Visa’s Compelling Evidence rules for card disputes taking effect from April 1st 2023 will herald a new era in the issuer, acquirer, and merchant power balance. Over the past two decades, card issuers/networks and merchants have engaged in battle on two fronts; interchange fees and chargeback. The card networks, Visa and MasterCard, have tried to keep the balance between the two sides and keep the regulators at bay. A fundamental shift is already taking place in the payments industry. Digital banks, FinTechs, and e-commerce leaders and innovators fuel consumer expectations for greater convenience and more consumer-friendly engagement methods.

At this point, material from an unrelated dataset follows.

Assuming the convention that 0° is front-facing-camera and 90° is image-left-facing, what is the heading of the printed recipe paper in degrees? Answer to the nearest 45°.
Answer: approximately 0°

In parallel, the new digital ecosystem provides customers with a wider variety of payment options leading to greater choice and redefined competition among service providers. Payment industry players – issuers, acquirers, processors, payment gateways, merchants, and FinTechs have been working on a strategy to address the changing customer needs in the digital payments landscape, fundamentally reshaping how they deliver services.
To put things in perspective, the new Visa Compelling Evidence Rules CE3.0 is an initiative to update rules allowing the acquirer (merchant) to show at least two undisputed transactions. The transactions should be from the same cardholder and occurred over 120 days prior with similar characteristics. This is to prove that the current charge in dispute is valid and does not warrant a chargeback.